We continued to work the same areas but on different shifts, rarely overlapping on calls. Once in a while he’d show up on a call and listen to me. He pulled me aside once and asked me “How did you learn to talk like them?”

“What?”

“I’ve seen you talk to different people from all walks of life; it’s like you switch vocabularies when you speak to street people.”

“Yeah, well…they have a different set of rules, a totally different reality from the bank president or the college professor. I try to relate to them in their language, their comfort zone.”

He said he felt like they were all trash and “less” than the upper-class people in the city. I told him that was too bad because they made our jobs possible.

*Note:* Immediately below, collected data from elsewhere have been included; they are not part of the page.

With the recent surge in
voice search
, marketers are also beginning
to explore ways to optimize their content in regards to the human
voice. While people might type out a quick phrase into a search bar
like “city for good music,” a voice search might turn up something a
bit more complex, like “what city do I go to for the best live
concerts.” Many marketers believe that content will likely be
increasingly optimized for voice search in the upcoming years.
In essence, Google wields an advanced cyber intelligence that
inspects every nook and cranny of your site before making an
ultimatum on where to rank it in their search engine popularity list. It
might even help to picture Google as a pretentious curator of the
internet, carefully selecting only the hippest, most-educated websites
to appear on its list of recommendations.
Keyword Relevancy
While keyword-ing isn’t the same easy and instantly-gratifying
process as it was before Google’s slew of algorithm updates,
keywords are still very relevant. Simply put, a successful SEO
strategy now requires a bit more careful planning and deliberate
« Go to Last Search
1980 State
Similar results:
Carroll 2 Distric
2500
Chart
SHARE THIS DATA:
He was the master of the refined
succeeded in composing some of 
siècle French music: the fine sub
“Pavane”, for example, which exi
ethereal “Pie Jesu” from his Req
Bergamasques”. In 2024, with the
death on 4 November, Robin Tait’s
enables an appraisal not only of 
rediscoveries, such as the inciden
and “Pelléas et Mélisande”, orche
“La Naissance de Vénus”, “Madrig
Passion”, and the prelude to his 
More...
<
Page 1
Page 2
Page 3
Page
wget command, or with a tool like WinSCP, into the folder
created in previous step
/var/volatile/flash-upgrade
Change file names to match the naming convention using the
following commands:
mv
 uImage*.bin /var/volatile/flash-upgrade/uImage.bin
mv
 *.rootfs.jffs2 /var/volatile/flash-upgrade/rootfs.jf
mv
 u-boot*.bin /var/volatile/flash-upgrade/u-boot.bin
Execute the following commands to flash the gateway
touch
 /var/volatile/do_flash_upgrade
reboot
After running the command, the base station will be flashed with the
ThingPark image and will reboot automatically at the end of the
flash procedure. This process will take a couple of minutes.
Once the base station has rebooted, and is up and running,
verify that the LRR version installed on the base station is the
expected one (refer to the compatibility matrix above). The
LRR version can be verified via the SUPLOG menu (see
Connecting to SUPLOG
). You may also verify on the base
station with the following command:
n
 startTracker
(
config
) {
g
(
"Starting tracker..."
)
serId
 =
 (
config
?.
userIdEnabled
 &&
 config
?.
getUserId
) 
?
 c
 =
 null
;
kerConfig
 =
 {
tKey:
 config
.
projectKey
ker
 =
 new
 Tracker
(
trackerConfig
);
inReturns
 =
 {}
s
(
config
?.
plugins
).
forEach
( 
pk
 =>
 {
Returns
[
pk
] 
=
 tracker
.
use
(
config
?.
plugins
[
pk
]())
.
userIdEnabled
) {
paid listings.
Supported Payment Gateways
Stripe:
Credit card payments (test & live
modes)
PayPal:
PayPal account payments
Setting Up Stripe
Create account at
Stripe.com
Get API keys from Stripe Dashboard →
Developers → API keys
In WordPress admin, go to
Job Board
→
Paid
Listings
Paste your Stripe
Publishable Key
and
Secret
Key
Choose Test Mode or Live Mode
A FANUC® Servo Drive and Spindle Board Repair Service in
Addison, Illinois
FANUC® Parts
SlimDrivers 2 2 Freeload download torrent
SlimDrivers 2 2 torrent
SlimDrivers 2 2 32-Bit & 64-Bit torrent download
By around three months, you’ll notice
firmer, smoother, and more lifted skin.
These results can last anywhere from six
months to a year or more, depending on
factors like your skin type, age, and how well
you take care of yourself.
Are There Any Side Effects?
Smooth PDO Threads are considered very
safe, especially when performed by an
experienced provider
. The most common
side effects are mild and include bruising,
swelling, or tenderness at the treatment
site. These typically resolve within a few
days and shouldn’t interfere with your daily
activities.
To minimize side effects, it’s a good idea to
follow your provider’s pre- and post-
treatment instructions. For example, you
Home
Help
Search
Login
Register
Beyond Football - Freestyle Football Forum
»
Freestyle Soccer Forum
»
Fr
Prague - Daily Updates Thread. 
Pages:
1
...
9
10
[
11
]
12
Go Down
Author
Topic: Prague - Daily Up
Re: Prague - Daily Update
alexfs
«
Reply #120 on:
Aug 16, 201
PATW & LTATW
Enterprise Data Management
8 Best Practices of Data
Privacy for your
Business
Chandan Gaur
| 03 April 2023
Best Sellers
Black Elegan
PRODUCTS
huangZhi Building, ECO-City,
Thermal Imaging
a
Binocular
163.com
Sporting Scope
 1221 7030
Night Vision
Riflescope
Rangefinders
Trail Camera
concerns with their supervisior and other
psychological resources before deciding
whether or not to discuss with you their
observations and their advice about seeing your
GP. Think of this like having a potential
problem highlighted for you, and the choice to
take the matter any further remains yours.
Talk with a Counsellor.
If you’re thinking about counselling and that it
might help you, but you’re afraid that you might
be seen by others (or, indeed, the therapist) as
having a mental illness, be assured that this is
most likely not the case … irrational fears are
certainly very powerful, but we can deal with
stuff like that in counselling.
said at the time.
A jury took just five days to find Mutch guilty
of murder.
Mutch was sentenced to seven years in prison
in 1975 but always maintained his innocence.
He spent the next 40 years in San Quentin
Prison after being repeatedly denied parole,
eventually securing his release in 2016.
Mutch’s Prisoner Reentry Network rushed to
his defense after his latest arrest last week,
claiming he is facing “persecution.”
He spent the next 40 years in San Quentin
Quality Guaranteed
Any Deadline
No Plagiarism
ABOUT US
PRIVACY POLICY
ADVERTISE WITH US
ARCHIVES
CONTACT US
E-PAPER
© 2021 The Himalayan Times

He asked what I meant.

“You will never get a college professor talking to you late at night in a dark parking lot about a murder he knows something about, or telling you about a drug dealer he knew. These are the people who help us make arrests. All they want is a little respect. You give them that and they’ll remember it.” He seemed to think about this, but made no comment.

Tucker continued in his structured, black-and-white thinking. One of the brass in our department was watching him and began to mentor him. He convinced Tucker that he was too good for the streets. This mentor told him that he needed to go back to school and finish his degree. He suggested that Tucker maybe get a job with the Drug Enforcement Administration (DEA) or the Bureau of Alcohol, Tobacco and Firearms (ATF). Tucker liked this idea. He started back to school when he wasn’t at work.

I didn’t work with him much after that. We would pass occasionally in the report-writing room, or in court. I remember once he was booking a suspect into jail for possessing drug paraphernalia. I asked him what he had. “Scales, needles, a kit?” On the street, a kit was called “the works.” It was everything you needed to shoot up: needle, spoon, cotton to filter the drug with when you draw it into the syringe, a lighter, and a piece of rubber tubing to wrap around your arm to make the veins stand out.

Tucker said the guy had a pipe. He showed me a short, hand-held pot pipe. It held one hit.

I said “Really? That’s it?”

“Yes. It’s a class “B” violation. He’s going to jail.”

I shook my head. He looked at me disapprovingly.

He said, “I'm not like you. You’re jaded. I enforce all the laws equally. If you break the law, I will arrest you.”

I said, “Okay, Cagney. Where’s Lacey?”

He glared at me.

I said, “’Sup to you, man, but I say step on the pipe and make sure the guy knows he owes you one. Maybe you quit making misdemeanor arrests and start making felony arrests? Just a thought.”

He glared at me and continued on with the booking sheet.

Much later, I ran into him in court. He was mad as hell, so I asked, “What’s wrong, Tucker?”

“I can’t believe it!” He was fuming.

“What?”

Tucker snarled, “I’d arrested a guy for assault and having a concealed weapon. The guy had a knife on him, and when I arrested him I found it in the frisk search. I measured the closed pocketknife, and it was a half-inch longer than the law allowed. I added the charge of a dangerous concealed weapon to the other charges. When I arrived at court, the prosecutor had thrown out the concealed dangerous weapon charge!”